-------- DATA SUPPLIED --------

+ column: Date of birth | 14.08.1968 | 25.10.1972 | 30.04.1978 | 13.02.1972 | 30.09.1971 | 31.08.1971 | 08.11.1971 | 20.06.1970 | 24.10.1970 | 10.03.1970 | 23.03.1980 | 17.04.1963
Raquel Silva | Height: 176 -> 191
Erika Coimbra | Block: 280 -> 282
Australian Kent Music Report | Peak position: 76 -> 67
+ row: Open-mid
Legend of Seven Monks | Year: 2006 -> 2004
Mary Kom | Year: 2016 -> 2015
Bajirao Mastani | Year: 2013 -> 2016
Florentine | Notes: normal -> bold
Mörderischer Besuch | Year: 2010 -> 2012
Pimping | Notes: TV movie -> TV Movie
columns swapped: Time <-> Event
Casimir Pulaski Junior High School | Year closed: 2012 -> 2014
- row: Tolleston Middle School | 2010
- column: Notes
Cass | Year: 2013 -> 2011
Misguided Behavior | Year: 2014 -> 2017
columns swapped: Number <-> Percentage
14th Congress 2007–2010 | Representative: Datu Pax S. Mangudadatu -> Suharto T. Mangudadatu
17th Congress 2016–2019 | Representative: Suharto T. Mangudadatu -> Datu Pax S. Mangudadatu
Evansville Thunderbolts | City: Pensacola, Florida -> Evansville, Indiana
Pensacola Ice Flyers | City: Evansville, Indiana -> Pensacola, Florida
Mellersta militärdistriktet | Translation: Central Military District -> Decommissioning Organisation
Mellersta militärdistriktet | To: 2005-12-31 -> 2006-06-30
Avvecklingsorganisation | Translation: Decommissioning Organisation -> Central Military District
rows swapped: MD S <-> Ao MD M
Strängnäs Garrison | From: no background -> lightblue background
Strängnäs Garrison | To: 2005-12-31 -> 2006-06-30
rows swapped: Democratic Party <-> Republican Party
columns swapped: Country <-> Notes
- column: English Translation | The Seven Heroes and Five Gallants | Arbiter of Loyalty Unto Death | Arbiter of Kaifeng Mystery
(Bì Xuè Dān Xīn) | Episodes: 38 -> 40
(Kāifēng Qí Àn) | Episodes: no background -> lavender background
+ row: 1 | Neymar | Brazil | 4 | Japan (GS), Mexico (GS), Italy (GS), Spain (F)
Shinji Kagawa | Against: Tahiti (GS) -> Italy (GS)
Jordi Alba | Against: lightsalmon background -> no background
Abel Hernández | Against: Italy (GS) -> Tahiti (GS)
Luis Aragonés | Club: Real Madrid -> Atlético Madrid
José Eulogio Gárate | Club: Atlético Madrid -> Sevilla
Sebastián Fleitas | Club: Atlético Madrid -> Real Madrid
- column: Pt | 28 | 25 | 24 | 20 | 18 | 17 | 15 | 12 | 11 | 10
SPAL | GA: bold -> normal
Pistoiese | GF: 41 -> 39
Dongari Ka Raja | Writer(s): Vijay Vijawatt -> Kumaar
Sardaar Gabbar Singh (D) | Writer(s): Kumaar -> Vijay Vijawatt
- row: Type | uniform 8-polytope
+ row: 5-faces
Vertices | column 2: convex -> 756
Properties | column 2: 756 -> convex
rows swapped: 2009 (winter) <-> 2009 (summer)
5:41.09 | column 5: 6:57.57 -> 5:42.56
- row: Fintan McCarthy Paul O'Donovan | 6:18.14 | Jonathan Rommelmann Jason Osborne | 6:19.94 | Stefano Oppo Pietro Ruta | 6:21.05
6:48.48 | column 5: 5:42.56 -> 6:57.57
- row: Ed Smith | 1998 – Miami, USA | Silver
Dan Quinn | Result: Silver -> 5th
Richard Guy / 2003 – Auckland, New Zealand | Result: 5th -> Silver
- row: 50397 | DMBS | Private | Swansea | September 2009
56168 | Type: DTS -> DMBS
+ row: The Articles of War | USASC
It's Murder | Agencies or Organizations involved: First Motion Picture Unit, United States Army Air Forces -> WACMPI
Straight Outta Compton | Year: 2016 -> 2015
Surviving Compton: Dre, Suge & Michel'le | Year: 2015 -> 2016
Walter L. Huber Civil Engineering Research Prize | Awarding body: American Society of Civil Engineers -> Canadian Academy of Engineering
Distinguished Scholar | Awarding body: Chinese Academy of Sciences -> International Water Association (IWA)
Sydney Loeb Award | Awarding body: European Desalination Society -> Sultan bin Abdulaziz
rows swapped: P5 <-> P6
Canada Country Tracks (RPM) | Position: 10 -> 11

--------

**CHALLENGE:** Can you copy every line of the material above word for word, without changing, adding or dropping anything?

**WRITTEN ANSWER:**
+ column: Date of birth | 14.08.1968 | 25.10.1972 | 30.04.1978 | 13.02.1972 | 30.09.1971 | 31.08.1971 | 08.11.1971 | 20.06.1970 | 24.10.1970 | 10.03.1970 | 23.03.1980 | 17.04.1963
Raquel Silva | Height: 176 -> 191
Erika Coimbra | Block: 280 -> 282
Australian Kent Music Report | Peak position: 76 -> 67
+ row: Open-mid
Legend of Seven Monks | Year: 2006 -> 2004
Mary Kom | Year: 2016 -> 2015
Bajirao Mastani | Year: 2013 -> 2016
Florentine | Notes: normal -> bold
Mörderischer Besuch | Year: 2010 -> 2012
Pimping | Notes: TV movie -> TV Movie
columns swapped: Time <-> Event
Casimir Pulaski Junior High School | Year closed: 2012 -> 2014
- row: Tolleston Middle School | 2010
- column: Notes
Cass | Year: 2013 -> 2011
Misguided Behavior | Year: 2014 -> 2017
columns swapped: Number <-> Percentage
14th Congress 2007–2010 | Representative: Datu Pax S. Mangudadatu -> Suharto T. Mangudadatu
17th Congress 2016–2019 | Representative: Suharto T. Mangudadatu -> Datu Pax S. Mangudadatu
Evansville Thunderbolts | City: Pensacola, Florida -> Evansville, Indiana
Pensacola Ice Flyers | City: Evansville, Indiana -> Pensacola, Florida
Mellersta militärdistriktet | Translation: Central Military District -> Decommissioning Organisation
Mellersta militärdistriktet | To: 2005-12-31 -> 2006-06-30
Avvecklingsorganisation | Translation: Decommissioning Organisation -> Central Military District
rows swapped: MD S <-> Ao MD M
Strängnäs Garrison | From: no background -> lightblue background
Strängnäs Garrison | To: 2005-12-31 -> 2006-06-30
rows swapped: Democratic Party <-> Republican Party
columns swapped: Country <-> Notes
- column: English Translation | The Seven Heroes and Five Gallants | Arbiter of Loyalty Unto Death | Arbiter of Kaifeng Mystery
(Bì Xuè Dān Xīn) | Episodes: 38 -> 40
(Kāifēng Qí Àn) | Episodes: no background -> lavender background
+ row: 1 | Neymar | Brazil | 4 | Japan (GS), Mexico (GS), Italy (GS), Spain (F)
Shinji Kagawa | Against: Tahiti (GS) -> Italy (GS)
Jordi Alba | Against: lightsalmon background -> no background
Abel Hernández | Against: Italy (GS) -> Tahiti (GS)
Luis Aragonés | Club: Real Madrid -> Atlético Madrid
José Eulogio Gárate | Club: Atlético Madrid -> Sevilla
Sebastián Fleitas | Club: Atlético Madrid -> Real Madrid
- column: Pt | 28 | 25 | 24 | 20 | 18 | 17 | 15 | 12 | 11 | 10
SPAL | GA: bold -> normal
Pistoiese | GF: 41 -> 39
Dongari Ka Raja | Writer(s): Vijay Vijawatt -> Kumaar
Sardaar Gabbar Singh (D) | Writer(s): Kumaar -> Vijay Vijawatt
- row: Type | uniform 8-polytope
+ row: 5-faces
Vertices | column 2: convex -> 756
Properties | column 2: 756 -> convex
rows swapped: 2009 (winter) <-> 2009 (summer)
5:41.09 | column 5: 6:57.57 -> 5:42.56
- row: Fintan McCarthy Paul O'Donovan | 6:18.14 | Jonathan Rommelmann Jason Osborne | 6:19.94 | Stefano Oppo Pietro Ruta | 6:21.05
6:48.48 | column 5: 5:42.56 -> 6:57.57
- row: Ed Smith | 1998 – Miami, USA | Silver
Dan Quinn | Result: Silver -> 5th
Richard Guy / 2003 – Auckland, New Zealand | Result: 5th -> Silver
- row: 50397 | DMBS | Private | Swansea | September 2009
56168 | Type: DTS -> DMBS
+ row: The Articles of War | USASC
It's Murder | Agencies or Organizations involved: First Motion Picture Unit, United States Army Air Forces -> WACMPI
Straight Outta Compton | Year: 2016 -> 2015
Surviving Compton: Dre, Suge & Michel'le | Year: 2015 -> 2016
Walter L. Huber Civil Engineering Research Prize | Awarding body: American Society of Civil Engineers -> Canadian Academy of Engineering
Distinguished Scholar | Awarding body: Chinese Academy of Sciences -> International Water Association (IWA)
Sydney Loeb Award | Awarding body: European Desalination Society -> Sultan bin Abdulaziz
rows swapped: P5 <-> P6
Canada Country Tracks (RPM) | Position: 10 -> 11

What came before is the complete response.